The International Monetary Fund (IMF) and the World Bank have been somewhat reticent about countries giving cryptocurrencies legal tender status or promoting their widespread use within their borders, but no one seems to be listening.
Going slowly
The IMF and World Bank, which are responsible for the stability of global monetary systems and economic development and were appointed by the United Nations (UN), are puzzling over how to advise countries on the adoption of crypto assets. The agencies are particularly concerned about the rapid adoption of cryptocurrencies in some countries as national currencies or the passage of laws that encourage their use on a large scale. On the other hand, the World Bank initially declined to support El Salvador when it considered adopting Bitcoin as legal tender, citing environmental and transparency shortcomings.
In a recent IMF blog, the organisation pointed to macro-financial stability, financial integrity, consumer protection, and the environment as potential risks that could arise from the adoption of digital assets.
The precautions were taken in light of the steady progress El Salvador is making to bring bitcoin into the mainstream. In an attempt to get the majority of Salvadorans to use Bitcoin, the government is offering a $30 red packet to all adults in the country.
In other parts of the world, countries neighbouring El Salvador, such as Panama, Brazil, Paraguay and Argentina, have shown interest in adopting cryptocurrencies. Shortly after El Salvador successfully passed its bitcoin law Gabriel Silva, a Panamanian congressman promised to introduce a similar motion in parliament this month, but that remains to be seen.
The President of the Republic of Tanzania is also the first African ruler to instruct its central bank to lift all previous bans and begin implementing a nationwide crypto policy. As it stands, the situation is unlikely to change anytime soon.
Is adopting cryptocurrencies as legal tender a viable option?
Currently, El Salvador has successfully passed a law allowing Bitcoin to be used as legal tender in its territory. This means that if a Salvadoran owes a friend money, they can pay it back in Bitcoin. Even grocery shopping is possible with Bitcoin, without anyone disputing it.
El Salvador is apparently one of the few countries that do not have their own currencies, but use the US dollar. Ecuador, Panama, Puerto Rico, Somalia and a handful of other countries are identical in this regard to El Salvador. Zimbabwe, a Southern African country, had abandoned its own currency, the Zimbabwe dollar, in April 2009 following the difficult economic situation in 2008. The country quickly adopted the US dollar, which it dropped again in 2019 before adopting the Real Time Gross Settlement dollar as its national currency.

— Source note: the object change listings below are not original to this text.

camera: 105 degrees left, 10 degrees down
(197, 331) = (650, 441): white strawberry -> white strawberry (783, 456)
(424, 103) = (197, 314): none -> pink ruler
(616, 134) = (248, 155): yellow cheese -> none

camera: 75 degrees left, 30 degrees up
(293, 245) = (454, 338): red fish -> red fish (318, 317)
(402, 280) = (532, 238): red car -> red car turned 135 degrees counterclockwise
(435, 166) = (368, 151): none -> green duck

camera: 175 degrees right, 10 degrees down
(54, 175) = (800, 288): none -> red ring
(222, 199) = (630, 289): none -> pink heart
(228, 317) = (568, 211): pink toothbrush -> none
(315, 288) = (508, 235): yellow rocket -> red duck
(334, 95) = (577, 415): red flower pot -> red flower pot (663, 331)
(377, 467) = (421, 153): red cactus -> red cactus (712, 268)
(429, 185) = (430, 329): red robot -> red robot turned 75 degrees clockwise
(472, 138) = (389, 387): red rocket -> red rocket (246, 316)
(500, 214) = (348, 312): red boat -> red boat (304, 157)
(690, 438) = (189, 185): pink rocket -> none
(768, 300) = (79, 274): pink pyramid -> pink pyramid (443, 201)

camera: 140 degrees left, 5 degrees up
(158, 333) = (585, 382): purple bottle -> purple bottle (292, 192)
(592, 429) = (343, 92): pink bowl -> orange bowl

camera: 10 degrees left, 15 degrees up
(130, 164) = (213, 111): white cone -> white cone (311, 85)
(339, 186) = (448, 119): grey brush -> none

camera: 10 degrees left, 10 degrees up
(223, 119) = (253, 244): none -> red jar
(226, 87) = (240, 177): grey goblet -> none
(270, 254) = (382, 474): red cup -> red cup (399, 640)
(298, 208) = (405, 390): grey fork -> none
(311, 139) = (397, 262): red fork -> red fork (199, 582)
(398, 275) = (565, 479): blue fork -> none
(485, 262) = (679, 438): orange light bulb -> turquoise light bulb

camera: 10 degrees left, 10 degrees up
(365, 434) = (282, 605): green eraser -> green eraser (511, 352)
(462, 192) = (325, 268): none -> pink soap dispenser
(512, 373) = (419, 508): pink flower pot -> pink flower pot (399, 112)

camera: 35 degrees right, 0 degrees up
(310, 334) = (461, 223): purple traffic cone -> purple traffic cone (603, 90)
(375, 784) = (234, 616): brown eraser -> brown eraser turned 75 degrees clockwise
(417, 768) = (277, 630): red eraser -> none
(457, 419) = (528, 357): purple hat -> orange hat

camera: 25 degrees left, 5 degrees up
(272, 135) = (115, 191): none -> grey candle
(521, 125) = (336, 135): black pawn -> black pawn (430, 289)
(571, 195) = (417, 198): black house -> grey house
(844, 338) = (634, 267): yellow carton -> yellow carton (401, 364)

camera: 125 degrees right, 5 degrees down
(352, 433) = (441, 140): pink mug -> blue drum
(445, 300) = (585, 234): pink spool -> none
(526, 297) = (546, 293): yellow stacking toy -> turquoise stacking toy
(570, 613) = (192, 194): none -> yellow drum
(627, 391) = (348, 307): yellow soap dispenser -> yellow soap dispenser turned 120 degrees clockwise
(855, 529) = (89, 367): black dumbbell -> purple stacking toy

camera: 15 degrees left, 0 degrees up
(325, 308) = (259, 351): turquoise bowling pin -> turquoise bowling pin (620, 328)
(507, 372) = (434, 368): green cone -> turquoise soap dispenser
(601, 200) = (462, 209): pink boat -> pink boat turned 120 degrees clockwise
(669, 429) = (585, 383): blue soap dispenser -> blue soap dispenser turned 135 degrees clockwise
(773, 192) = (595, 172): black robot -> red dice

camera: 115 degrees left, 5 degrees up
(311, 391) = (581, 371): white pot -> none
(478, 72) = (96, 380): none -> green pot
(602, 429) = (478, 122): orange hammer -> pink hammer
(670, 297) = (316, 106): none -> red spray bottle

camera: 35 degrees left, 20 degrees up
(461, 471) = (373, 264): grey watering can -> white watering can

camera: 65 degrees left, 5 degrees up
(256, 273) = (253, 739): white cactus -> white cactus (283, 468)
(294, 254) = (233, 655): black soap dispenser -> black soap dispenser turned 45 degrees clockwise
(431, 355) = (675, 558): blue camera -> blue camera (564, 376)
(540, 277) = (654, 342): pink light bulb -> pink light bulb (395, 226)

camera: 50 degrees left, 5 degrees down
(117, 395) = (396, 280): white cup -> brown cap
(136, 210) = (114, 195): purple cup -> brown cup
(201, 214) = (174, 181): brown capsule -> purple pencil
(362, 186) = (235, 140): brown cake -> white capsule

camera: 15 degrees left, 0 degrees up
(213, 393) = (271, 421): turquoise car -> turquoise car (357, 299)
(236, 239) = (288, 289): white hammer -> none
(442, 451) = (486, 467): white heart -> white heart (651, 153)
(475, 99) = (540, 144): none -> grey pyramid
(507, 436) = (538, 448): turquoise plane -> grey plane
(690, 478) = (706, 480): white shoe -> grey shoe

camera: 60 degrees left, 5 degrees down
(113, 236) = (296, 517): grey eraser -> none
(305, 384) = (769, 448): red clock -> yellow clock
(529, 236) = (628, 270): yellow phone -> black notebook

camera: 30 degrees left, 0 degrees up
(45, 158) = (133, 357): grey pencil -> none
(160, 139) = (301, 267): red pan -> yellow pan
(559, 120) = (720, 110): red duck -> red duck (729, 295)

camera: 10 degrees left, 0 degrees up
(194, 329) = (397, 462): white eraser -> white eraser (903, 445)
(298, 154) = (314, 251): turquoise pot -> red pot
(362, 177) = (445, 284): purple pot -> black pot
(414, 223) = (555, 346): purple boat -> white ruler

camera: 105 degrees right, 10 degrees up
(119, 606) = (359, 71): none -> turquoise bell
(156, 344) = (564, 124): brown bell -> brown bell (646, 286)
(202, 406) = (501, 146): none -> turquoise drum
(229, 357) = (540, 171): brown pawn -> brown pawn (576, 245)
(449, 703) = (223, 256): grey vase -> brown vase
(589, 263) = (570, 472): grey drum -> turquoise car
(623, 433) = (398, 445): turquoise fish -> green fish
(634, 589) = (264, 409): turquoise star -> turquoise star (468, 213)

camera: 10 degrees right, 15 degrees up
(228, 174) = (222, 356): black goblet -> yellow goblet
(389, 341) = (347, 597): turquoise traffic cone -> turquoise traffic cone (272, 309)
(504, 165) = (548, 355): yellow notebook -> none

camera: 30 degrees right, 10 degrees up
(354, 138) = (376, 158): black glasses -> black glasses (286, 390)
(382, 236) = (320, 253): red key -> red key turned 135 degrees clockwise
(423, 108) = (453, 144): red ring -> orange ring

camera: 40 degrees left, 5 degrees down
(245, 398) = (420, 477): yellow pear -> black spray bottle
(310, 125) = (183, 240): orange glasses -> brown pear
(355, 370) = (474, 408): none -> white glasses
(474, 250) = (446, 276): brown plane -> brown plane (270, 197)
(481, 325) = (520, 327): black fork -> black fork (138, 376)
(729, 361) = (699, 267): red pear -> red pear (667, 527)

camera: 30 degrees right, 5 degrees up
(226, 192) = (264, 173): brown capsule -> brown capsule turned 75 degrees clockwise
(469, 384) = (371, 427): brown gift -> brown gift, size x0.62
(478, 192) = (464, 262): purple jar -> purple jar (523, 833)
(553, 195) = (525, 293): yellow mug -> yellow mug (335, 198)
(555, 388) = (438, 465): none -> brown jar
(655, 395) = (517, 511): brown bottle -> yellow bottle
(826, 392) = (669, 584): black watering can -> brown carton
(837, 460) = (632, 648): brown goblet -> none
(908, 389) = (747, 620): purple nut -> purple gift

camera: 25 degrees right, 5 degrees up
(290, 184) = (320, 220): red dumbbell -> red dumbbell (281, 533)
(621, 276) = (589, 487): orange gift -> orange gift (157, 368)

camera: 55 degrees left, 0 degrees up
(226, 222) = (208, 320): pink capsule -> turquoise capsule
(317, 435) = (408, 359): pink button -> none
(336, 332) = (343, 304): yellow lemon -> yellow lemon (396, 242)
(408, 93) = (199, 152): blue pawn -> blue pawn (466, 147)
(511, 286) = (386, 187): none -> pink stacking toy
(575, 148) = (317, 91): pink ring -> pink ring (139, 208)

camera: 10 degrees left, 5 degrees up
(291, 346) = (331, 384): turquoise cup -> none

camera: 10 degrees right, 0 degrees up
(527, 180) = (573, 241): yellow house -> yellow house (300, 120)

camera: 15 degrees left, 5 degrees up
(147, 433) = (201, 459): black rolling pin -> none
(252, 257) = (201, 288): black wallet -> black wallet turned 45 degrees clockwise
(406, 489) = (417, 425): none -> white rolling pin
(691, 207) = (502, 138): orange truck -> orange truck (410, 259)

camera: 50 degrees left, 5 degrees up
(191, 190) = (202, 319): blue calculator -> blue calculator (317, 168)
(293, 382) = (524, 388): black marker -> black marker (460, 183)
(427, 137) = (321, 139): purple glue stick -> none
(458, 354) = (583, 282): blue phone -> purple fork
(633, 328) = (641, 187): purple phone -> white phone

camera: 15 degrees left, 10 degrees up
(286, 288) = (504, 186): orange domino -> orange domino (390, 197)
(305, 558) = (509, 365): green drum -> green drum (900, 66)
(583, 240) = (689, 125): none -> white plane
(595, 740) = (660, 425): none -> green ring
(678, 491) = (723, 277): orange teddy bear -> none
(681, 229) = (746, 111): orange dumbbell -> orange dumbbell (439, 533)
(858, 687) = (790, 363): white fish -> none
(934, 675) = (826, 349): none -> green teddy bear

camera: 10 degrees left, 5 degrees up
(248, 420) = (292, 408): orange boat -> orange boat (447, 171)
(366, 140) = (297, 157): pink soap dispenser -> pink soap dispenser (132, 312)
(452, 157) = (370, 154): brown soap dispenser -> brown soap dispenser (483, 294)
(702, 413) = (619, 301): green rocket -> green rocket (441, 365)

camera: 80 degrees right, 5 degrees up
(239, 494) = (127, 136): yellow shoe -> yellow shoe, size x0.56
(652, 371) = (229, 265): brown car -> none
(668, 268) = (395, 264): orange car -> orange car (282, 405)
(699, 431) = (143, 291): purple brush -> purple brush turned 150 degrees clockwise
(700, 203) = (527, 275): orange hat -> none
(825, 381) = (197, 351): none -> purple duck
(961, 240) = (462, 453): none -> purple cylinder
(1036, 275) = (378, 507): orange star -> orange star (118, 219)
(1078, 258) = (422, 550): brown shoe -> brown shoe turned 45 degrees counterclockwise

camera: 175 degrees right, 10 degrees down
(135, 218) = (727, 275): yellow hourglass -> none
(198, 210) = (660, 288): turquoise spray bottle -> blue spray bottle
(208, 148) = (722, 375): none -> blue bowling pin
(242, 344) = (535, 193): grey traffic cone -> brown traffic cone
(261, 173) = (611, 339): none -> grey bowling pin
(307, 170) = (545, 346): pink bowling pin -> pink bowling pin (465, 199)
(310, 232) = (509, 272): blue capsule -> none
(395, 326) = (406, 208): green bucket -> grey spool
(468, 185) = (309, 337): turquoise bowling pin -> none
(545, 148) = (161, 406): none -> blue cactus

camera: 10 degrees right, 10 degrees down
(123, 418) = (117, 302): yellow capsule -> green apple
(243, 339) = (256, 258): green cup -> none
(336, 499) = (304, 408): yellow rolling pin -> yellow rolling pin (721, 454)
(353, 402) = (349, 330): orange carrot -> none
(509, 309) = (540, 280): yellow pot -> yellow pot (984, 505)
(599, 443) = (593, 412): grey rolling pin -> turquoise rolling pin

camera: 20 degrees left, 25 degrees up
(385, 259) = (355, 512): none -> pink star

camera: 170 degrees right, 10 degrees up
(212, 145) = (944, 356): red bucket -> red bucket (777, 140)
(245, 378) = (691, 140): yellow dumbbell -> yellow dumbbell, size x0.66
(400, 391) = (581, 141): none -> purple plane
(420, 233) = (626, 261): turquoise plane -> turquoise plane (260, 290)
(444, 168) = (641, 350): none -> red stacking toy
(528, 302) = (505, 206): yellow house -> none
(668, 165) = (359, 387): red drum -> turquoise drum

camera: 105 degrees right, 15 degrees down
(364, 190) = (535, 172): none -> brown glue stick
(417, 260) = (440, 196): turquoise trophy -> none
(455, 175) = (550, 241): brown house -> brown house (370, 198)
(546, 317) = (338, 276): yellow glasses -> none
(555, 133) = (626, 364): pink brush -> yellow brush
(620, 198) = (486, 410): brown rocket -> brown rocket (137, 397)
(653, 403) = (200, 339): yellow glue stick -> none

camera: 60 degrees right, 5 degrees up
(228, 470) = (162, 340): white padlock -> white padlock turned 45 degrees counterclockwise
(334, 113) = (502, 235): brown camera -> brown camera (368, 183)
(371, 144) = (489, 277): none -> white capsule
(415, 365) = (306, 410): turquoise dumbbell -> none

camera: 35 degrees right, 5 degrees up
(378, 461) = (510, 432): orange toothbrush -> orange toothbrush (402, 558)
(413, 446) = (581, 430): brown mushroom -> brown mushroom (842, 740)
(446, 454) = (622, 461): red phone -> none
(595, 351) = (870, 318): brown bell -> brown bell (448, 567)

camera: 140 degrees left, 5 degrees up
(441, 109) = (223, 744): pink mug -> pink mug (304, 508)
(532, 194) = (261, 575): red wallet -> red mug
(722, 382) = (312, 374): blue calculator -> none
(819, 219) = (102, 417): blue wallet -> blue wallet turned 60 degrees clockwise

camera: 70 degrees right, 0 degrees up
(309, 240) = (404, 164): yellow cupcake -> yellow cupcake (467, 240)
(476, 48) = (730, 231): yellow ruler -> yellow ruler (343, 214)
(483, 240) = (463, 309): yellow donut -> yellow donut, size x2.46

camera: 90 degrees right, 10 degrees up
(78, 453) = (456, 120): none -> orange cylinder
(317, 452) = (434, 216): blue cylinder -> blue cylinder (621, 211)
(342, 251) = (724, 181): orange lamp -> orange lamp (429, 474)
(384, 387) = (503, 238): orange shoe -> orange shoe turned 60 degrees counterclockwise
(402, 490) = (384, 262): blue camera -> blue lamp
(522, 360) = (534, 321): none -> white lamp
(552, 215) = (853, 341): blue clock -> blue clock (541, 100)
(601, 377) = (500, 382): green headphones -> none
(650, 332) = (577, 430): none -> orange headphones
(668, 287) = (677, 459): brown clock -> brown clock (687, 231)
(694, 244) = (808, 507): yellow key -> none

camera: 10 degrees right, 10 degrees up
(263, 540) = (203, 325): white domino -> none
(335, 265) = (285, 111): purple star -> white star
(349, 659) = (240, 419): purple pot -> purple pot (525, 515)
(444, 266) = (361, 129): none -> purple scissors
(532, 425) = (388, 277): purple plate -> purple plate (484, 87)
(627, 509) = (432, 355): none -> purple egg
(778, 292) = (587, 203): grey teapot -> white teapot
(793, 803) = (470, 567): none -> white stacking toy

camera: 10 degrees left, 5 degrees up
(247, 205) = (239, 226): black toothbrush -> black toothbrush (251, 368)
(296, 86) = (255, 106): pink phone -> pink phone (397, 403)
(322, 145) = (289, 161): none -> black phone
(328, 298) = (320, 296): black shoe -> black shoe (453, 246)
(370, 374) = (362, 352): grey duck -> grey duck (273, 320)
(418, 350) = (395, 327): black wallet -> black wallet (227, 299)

Countries using the US dollar point out that they are unable to cover their own money printing costs. Given the current economic uncertainties, the U.S. dollar is weakening. In April, J.P. Morgan and other economists said the dollar was likely to weaken further through 2021, while other currencies such as the European euro would rise. From the Asian bloc, the Chinese yuan, Singaporean dollar and other emerging market currencies loom large. In addition to making countries financially independent, the adoption of cryptocurrencies is becoming a viable option to use a collapsing currency as a store of wealth.
Cryptocurrency adoption boosts tourism and foreign investment
For a country like El Salvador, which relies heavily on tourism, liberal financial policies are important. The Central American country receives nearly 3 million tourists annually. In 2019, travel and tourism accounted for 11% of its total GDP.
Moreover, cryptocurrencies are very useful for people without bank accounts. In Panama, 70% of adults do not have access to banking services, but the number of smartphone subscribers was 3.8 million in 2019 and is expected to increase. In fact, this number is higher in El Salvador, where the literacy rate is 89.01% and current mobile phone penetration reaches 140%.
Although world trade and development agencies have opposed the current rapid adoption of cryptocurrencies as a means of exchange or transaction, economic pressure has led countries to enact crypto-friendly regulations. Cryptocurrencies are undoubtedly volatile, anonymous and can pose other risks. However, the debate that needs to be had now is how to implement harmonious cryptocurrency policies. Cryptocurrencies offer numerous benefits to countries, including lowering transaction fees, financial freedom, international trade, and more.